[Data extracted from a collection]
>>>>>
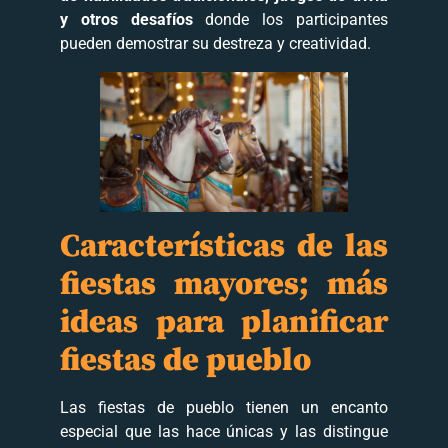
y otros desafíos
donde los participantes
pueden demostrar su destreza y creatividad.
Características de las
fiestas mayores; más
ideas para planificar
fiestas de pueblo
Las fiestas de pueblo tienen un encanto
especial que las hace únicas y las distingue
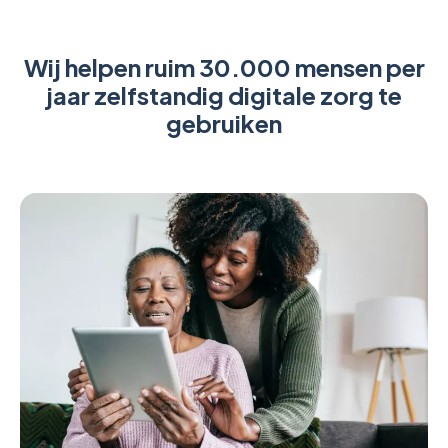
Wij helpen ruim 30.000 mensen per
jaar zelfstandig digitale zorg te
gebruiken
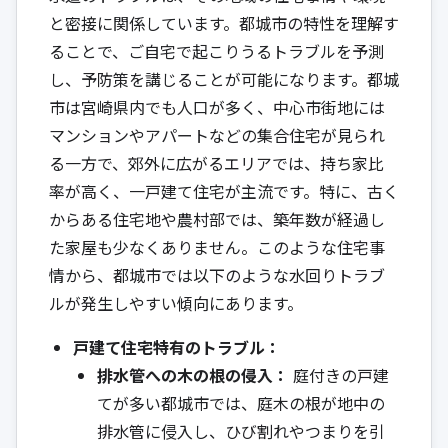
と密接に関係しています。都城市の特性を理解す
ることで、ご自宅で起こりうるトラブルを予測
し、予防策を講じることが可能になります。都城
市は宮崎県内でも人口が多く、中心市街地には
マンションやアパートなどの集合住宅が見られ
る一方で、郊外に広がるエリアでは、持ち家比
率が高く、一戸建て住宅が主流です。特に、古く
からある住宅地や農村部では、築年数が経過し
た家屋も少なくありません。このような住宅事
情から、都城市では以下のような水回りトラブ
ルが発生しやすい傾向にあります。
戸建て住宅特有のトラブル：
排水管への木の根の侵入：
庭付きの戸建
てが多い都城市では、庭木の根が地中の
排水管に侵入し、ひび割れやつまりを引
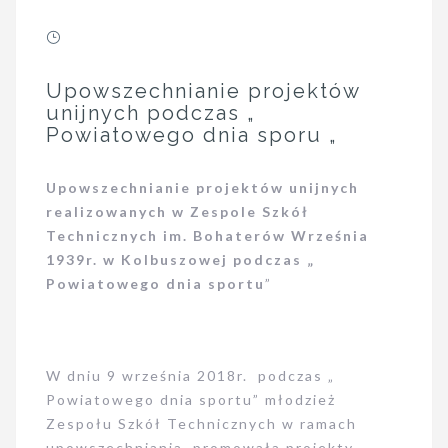
Upowszechnianie projektów
unijnych podczas „
Powiatowego dnia sporu „
Upowszechnianie projektów unijnych
realizowanych w Zespole Szkół
Technicznych im. Bohaterów Września
1939r. w Kolbuszowej podczas „
Powiatowego dnia sportu
”
W dniu 9 września 2018r. podczas „
Powiatowego dnia sportu” młodzież
Zespołu Szkół Technicznych w ramach
upowszechniania, promowała projekty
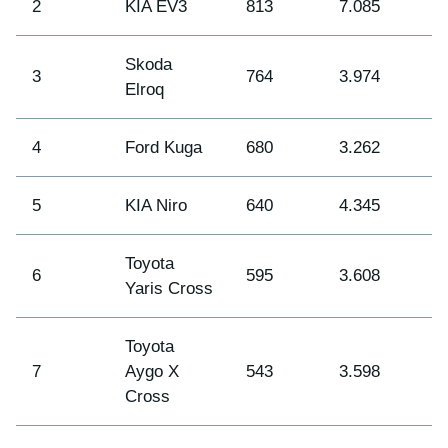
2
KIA EV3
813
7.085
1
Skoda
3
764
3.974
5
Elroq
4
Ford Kuga
680
3.262
8
5
KIA Niro
640
4.345
3
Toyota
6
595
3.608
6
Yaris Cross
Toyota
7
Aygo X
543
3.598
7
Cross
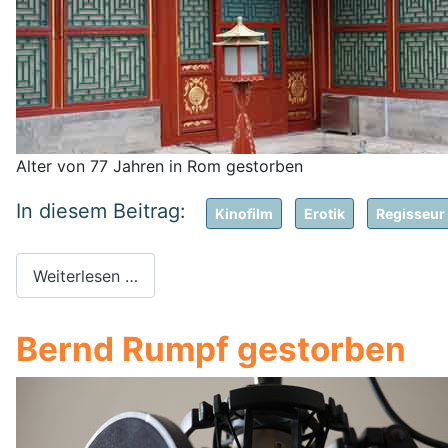
Alter von 77 Jahren in Rom gestorben
Kinofilm
Erotik
Regisseur
Weiterlesen …
Bernd Rumpf gestorben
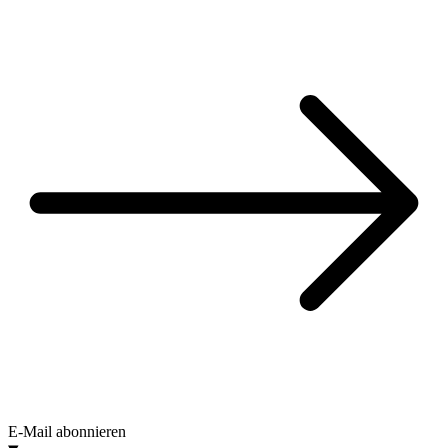
E-Mail abonnieren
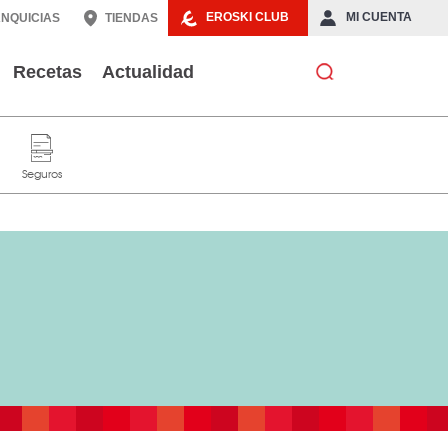
EROSKI CLUB
MI CUENTA
NQUICIAS
TIENDAS
Recetas
Actualidad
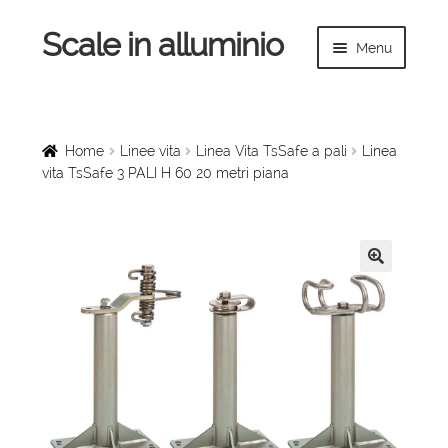
Scale in alluminio
Vai
Vai
Menu
alla
al
navigazione
contenuto
Espandi
Home
il
menu
Scale a chiocciola
Home
Linee vita
Linea Vita TsSafe a pali
Linea
child
vita TsSafe 3 PALI H 60 20 metri piana
Scale per interni
Espandi
Linee vita
il
🔍
menu
Espandi
Scale in legno
child
il
menu
Rampe di carico
child
Espandi
Sollevatori
il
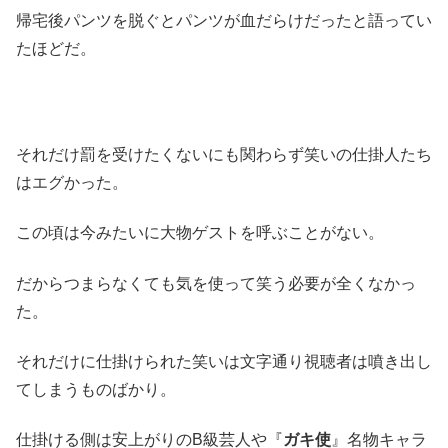
帰宅後パンツを脱ぐとパンツが血だらけだったと語ってい
たほどだ。
それだけ罰を受けたくないにも関わらず笑いの仕掛人たち
はエグかった。
この頃は今みたいに大物ゲストを呼ぶことがない。
だからつまらなくても気を使って笑う必要が全くなかっ
た。
それだけに仕掛けられた笑いは文字通り視聴者は噴き出し
てしまうものばかり。
仕掛ける側は安上がりのB級芸人や『
ガキ使
』名物キャラ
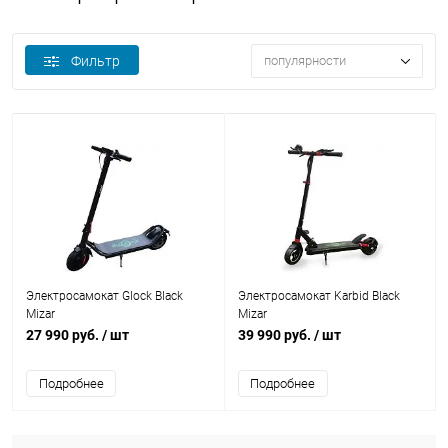
Фильтр
популярности
Электросамокат Glock Black
Электросамокат Karbid Black
Mizar
Mizar
27 990 руб.
/ шт
39 990 руб.
/ шт
Подробнее
Подробнее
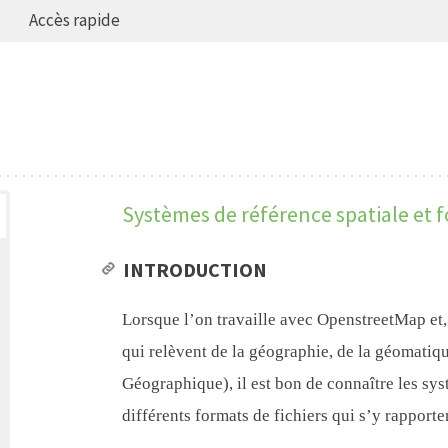
Accès rapide
Systèmes de référence spatiale et 
INTRODUCTION
Lorsque l’on travaille avec OpenstreetMap et,
qui relèvent de la géographie, de la géomatiq
Géographique), il est bon de connaître les syst
différents formats de fichiers qui s’y rapporte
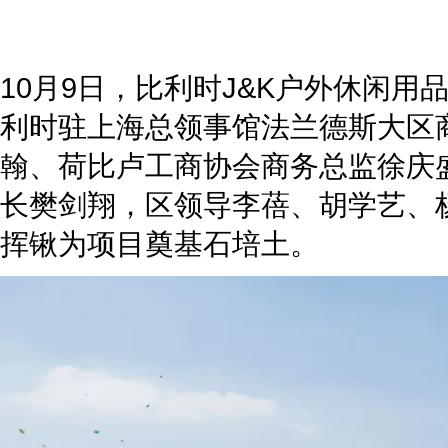
10月9日，比利时J&K户外休闲
利时驻上海总领事馆法兰德斯大区
翰、荷比卢工商协会商务总监徐庆
长樊剑翔，区领导李蓓、胡学艺、
挥锹为项目奠基石培土。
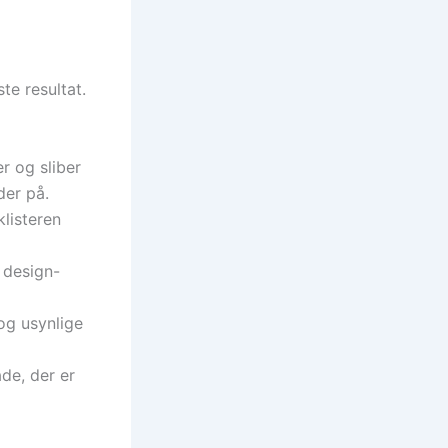
te resultat.
er og sliber
der på.
klisteren
r design-
og usynlige
ade, der er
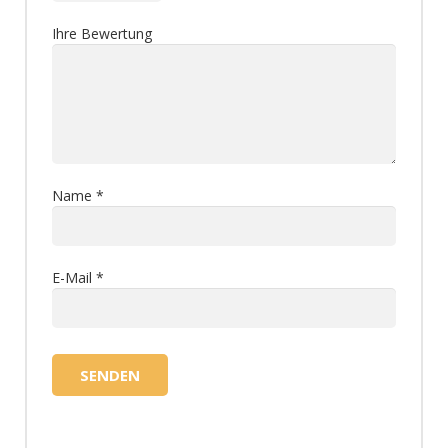
Ihre Bewertung
Name
*
E-Mail
*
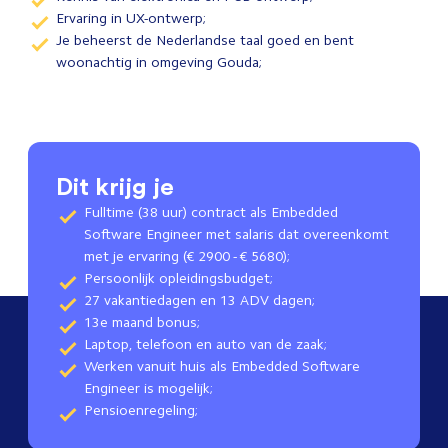
Ervaring in UX-ontwerp;
Je beheerst de Nederlandse taal goed en bent
woonachtig in omgeving Gouda;
Dit krijg je
Fulltime (38 uur) contract als Embedded
Software Engineer met salaris dat overeenkomt
met je ervaring (€ 2900 - € 5680);
Persoonlijk opleidingsbudget;
27 vakantiedagen en 13 ADV dagen;
13e maand bonus;
Laptop, telefoon en auto van de zaak;
Werken vanuit huis als Embedded Software
Engineer is mogelijk;
Pensioenregeling;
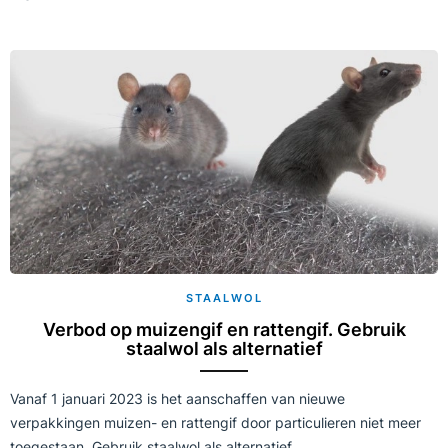
STAALWOL
Verbod op muizengif en rattengif. Gebruik
staalwol als alternatief
Vanaf 1 januari 2023 is het aanschaffen van nieuwe
verpakkingen muizen- en rattengif door particulieren niet meer
toegestaan. Gebruik staalwol als alternatief....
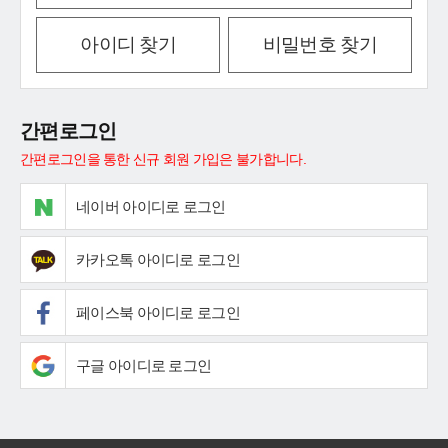
아이디 찾기
비밀번호 찾기
간편로그인
간편로그인을 통한 신규 회원 가입은 불가합니다.
네이버 아이디로 로그인
카카오톡 아이디로 로그인
페이스북 아이디로 로그인
구글 아이디로 로그인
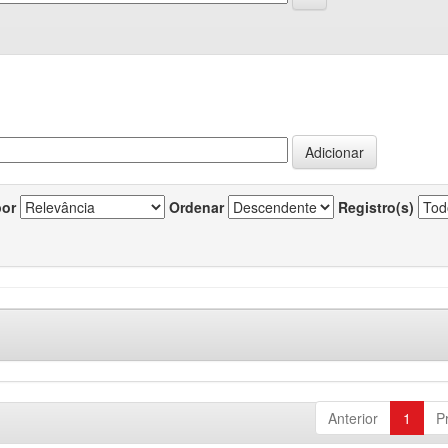
por
Ordenar
Registro(s)
Anterior
1
P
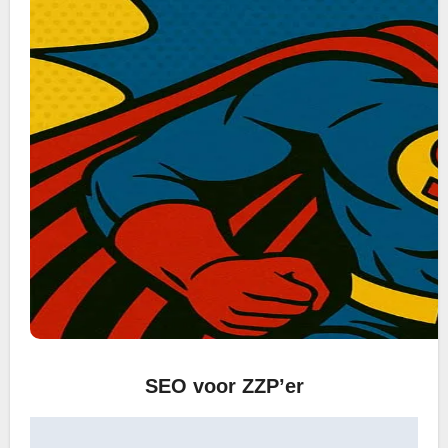
SEO voor ZZP’er
Bericht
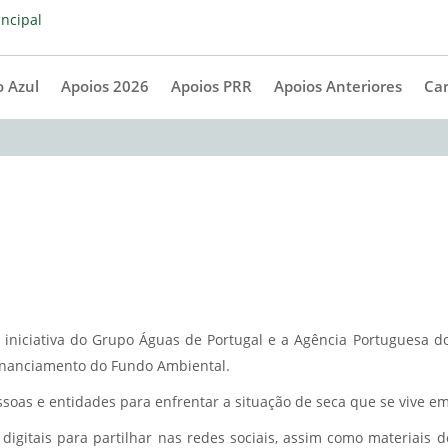
 Azul
Apoios 2026
Apoios PRR
Apoios Anteriores
Ca
 iniciativa do Grupo Águas de Portugal e a Agência Portuguesa 
financiamento do Fundo Ambiental.
ssoas e entidades para enfrentar a situação de seca que se vive em
digitais para partilhar nas redes sociais, assim como materiais de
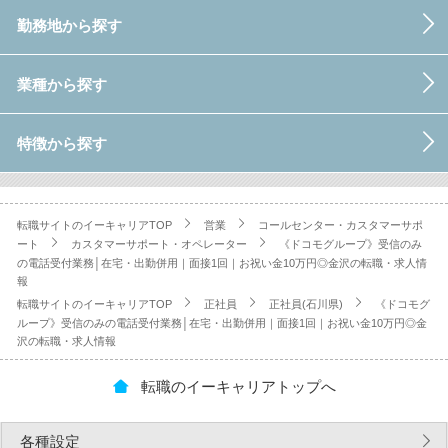
勤務地から探す
業種から探す
特徴から探す
転職サイトのイーキャリアTOP
営業
コールセンター・カスタマーサポ
ート
カスタマーサポート・オペレーター
《ドコモグループ》受信のみ
の電話受付業務│在宅・出勤併用｜面接1回｜お祝い金10万円◎金沢の転職・求人情
報
転職サイトのイーキャリアTOP
正社員
正社員(石川県)
《ドコモグ
ループ》受信のみの電話受付業務│在宅・出勤併用｜面接1回｜お祝い金10万円◎金
沢の転職・求人情報
転職のイーキャリアトップへ
各種設定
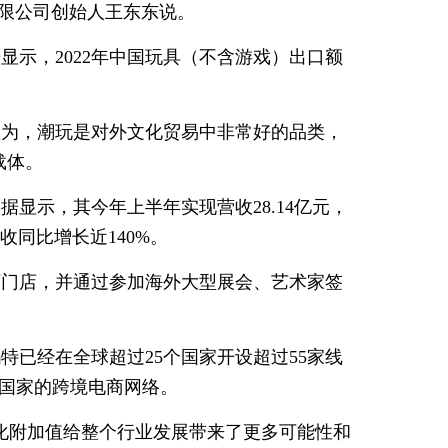
有限公司创始人王东东说。
显示，2022年中国玩具（不含游戏）出口额
认为，潮玩是对外文化贸易中非常好的品类，
载体。
据显示，其今年上半年实现营收28.14亿元，
收同比增长近140%。
下门店，并通过参加海外大型展会、艺术家签
已经在全球超过25个国家开设超过55家线
个国家的跨境电商网络。
化附加值给整个行业发展带来了更多可能性和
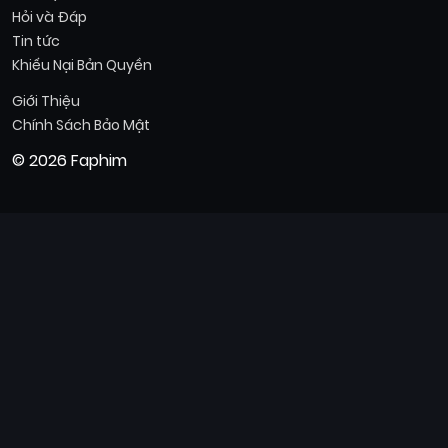
Hỏi và Đáp
Tin tức
Khiếu Nại Bản Quyền
Giới Thiệu
Chính Sách Bảo Mật
© 2026 Faphim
<<<<<
Reproduce each entry precisely. Leave the pictures out.

y otros desafíos
donde los participantes
pueden demostrar su destreza y creatividad.
Características de las
fiestas mayores; más
ideas para planificar
fiestas de pueblo
Las fiestas de pueblo tienen un encanto
especial que las hace únicas y las distingue
Wij helpen ruim 30.000 mensen per
jaar zelfstandig digitale zorg te
gebruiken
と密接に関係しています。都城市の特性を理解す
ることで、ご自宅で起こりうるトラブルを予測
し、予防策を講じることが可能になります。都城
市は宮崎県内でも人口が多く、中心市街地には
マンションやアパートなどの集合住宅が見られ
る一方で、郊外に広がるエリアでは、持ち家比
率が高く、一戸建て住宅が主流です。特に、古く
からある住宅地や農村部では、築年数が経過し
た家屋も少なくありません。このような住宅事
情から、都城市では以下のような水回りトラブ
ルが発生しやすい傾向にあります。
戸建て住宅特有のトラブル：
排水管への木の根の侵入：
庭付きの戸建
てが多い都城市では、庭木の根が地中の
排水管に侵入し、ひび割れやつまりを引
Upowszechnianie projektów
unijnych podczas „
Powiatowego dnia sporu „
Upowszechnianie projektów unijnych
realizowanych w Zespole Szkół
Technicznych im. Bohaterów Września
1939r. w Kolbuszowej podczas „
Powiatowego dnia sportu
”
W dniu 9 września 2018r. podczas „
Powiatowego dnia sportu” młodzież
Zespołu Szkół Technicznych w ramach
upowszechniania, promowała projekty
2
KIA EV3
813
7.085
1
Skoda
3
764
3.974
5
Elroq
4
Ford Kuga
680
3.262
8
5
KIA Niro
640
4.345
3
Toyota
6
595
3.608
6
Yaris Cross
Toyota
7
Aygo X
543
3.598
7
Cross
Alter von 77 Jahren in Rom gestorben
Kinofilm
Erotik
Regisseur
Weiterlesen …
Bernd Rumpf gestorben
E-Mail abonnieren
EROSKI CLUB
MI CUENTA
NQUICIAS
TIENDAS
Recetas
Actualidad
Scale in alluminio
Vai
Vai
Menu
alla
al
navigazione
contenuto
Espandi
Home
il
menu
Scale a chiocciola
Home
Linee vita
Linea Vita TsSafe a pali
Linea
child
vita TsSafe 3 PALI H 60 20 metri piana
Scale per interni
Espandi
Linee vita
il
🔍
menu
Espandi
Scale in legno
child
il
menu
Rampe di carico
child
Espandi
Sollevatori
il
帰宅後パンツを脱ぐとパンツが血だらけだったと語ってい
たほどだ。
それだけ罰を受けたくないにも関わらず笑いの仕掛人たち
はエグかった。
この頃は今みたいに大物ゲストを呼ぶことがない。
だからつまらなくても気を使って笑う必要が全くなかっ
た。
それだけに仕掛けられた笑いは文字通り視聴者は噴き出し
てしまうものばかり。
仕掛ける側は安上がりのB級芸人や『
ガキ使
』名物キャラ
Фильтр
популярности
Электросамокат Glock Black
Электросамокат Karbid Black
Mizar
Mizar
27 990 руб.
/ шт
39 990 руб.
/ шт
Подробнее
Подробнее
Accès rapide
Systèmes de référence spatiale et 
INTRODUCTION
Lorsque l’on travaille avec OpenstreetMap et,
qui relèvent de la géographie, de la géomatiq
Géographique), il est bon de connaître les syst
différents formats de fichiers qui s’y rapporte
10月9日，比利时J&K户外休闲
利时驻上海总领事馆法兰德斯大区
翰、荷比卢工商协会商务总监徐庆
长樊剑翔，区领导李蓓、胡学艺、
挥锹为项目奠基石培土。
te resultat.
er og sliber
der på.
klisteren
r design-
og usynlige
ade, der er
Ihre Bewertung
Name
*
E-Mail
*
Ervaring in UX-ontwerp;
Je beheerst de Nederlandse taal goed en bent
woonachtig in omgeving Gouda;
Dit krijg je
Fulltime (38 uur) contract als Embedded
Software Engineer met salaris dat overeenkomt
met je ervaring (€ 2900 - € 5680);
Persoonlijk opleidingsbudget;
27 vakantiedagen en 13 ADV dagen;
13e maand bonus;
Laptop, telefoon en auto van de zaak;
Werken vanuit huis als Embedded Software
Engineer is mogelijk;
Pensioenregeling;
STAALWOL
Verbod op muizengif en rattengif. Gebruik
staalwol als alternatief
Vanaf 1 januari 2023 is het aanschaffen van nieuwe
verpakkingen muizen- en rattengif door particulieren niet meer
toegestaan. Gebruik staalwol als alternatief....
아이디 찾기
비밀번호 찾기
간편로그인
간편로그인을 통한 신규 회원 가입은 불가합니다.
네이버 아이디로 로그인
카카오톡 아이디로 로그인
페이스북 아이디로 로그인
구글 아이디로 로그인
por
Ordenar
Registro(s)
Anterior
1
P
SEO voor ZZP’er
Bericht
 Azul
Apoios 2026
Apoios PRR
Apoios Anteriores
Ca
 iniciativa do Grupo Águas de Portugal e a Agência Portuguesa 
financiamento do Fundo Ambiental.
ssoas e entidades para enfrentar a situação de seca que se vive em
digitais para partilhar nas redes sociais, assim como materiais de
勤務地から探す
業種から探す
特徴から探す
転職サイトのイーキャリアTOP
営業
コールセンター・カスタマーサポ
ート
カスタマーサポート・オペレーター
《ドコモグループ》受信のみ
の電話受付業務│在宅・出勤併用｜面接1回｜お祝い金10万円◎金沢の転職・求人情
報
転職サイトのイーキャリアTOP
正社員
正社員(石川県)
《ドコモグ
ループ》受信のみの電話受付業務│在宅・出勤併用｜面接1回｜お祝い金10万円◎金
沢の転職・求人情報
転職のイーキャリアトップへ
各種設定
有限公司创始人王东东说。
显示，2022年中国玩具（不含游戏）出口额
认为，潮玩是对外文化贸易中非常好的品类，
载体。
据显示，其今年上半年实现营收28.14亿元，
收同比增长近140%。
下门店，并通过参加海外大型展会、艺术家签
已经在全球超过25个国家开设超过55家线
个国家的跨境电商网络。
化附加值给整个行业发展带来了更多可能性和
Hỏi và Đáp
Tin tức
Khiếu Nại Bản Quyền
Giới Thiệu
Chính Sách Bảo Mật
© 2026 Faphim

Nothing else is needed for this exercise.